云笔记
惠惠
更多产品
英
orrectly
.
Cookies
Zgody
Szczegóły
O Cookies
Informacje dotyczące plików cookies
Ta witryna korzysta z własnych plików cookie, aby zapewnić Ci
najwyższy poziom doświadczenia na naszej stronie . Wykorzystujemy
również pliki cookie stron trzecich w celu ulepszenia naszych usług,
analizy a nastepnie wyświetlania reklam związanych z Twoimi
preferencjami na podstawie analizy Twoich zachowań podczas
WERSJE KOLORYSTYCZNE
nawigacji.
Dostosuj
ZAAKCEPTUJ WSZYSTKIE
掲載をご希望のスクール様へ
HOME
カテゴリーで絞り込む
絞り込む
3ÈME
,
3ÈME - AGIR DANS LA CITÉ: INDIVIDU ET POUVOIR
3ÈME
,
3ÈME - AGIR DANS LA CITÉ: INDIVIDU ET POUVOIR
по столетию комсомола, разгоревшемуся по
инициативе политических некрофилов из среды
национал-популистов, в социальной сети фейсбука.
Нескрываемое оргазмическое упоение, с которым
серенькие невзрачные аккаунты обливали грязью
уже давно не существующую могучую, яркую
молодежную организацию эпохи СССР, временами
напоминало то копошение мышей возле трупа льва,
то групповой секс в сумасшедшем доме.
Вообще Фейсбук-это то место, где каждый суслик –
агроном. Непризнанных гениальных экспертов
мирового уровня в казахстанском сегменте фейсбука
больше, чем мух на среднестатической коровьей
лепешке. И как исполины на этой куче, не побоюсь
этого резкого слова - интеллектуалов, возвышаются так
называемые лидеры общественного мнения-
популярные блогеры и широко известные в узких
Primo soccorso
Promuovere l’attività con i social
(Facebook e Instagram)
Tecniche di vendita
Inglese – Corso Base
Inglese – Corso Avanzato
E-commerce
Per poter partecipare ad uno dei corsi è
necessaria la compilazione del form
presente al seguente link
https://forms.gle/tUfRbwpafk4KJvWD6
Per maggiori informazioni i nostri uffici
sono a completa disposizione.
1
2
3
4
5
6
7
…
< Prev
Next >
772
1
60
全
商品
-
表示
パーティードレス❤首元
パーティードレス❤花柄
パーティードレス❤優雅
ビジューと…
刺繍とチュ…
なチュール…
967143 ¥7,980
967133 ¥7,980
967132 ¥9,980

[Task instructions]: Return every line above in which the string "analizy" occurs.

[Response to this exercise]:
analizy a nastepnie wyświetlania reklam związanych z Twoimi
preferencjami na podstawie analizy Twoich zachowań podczas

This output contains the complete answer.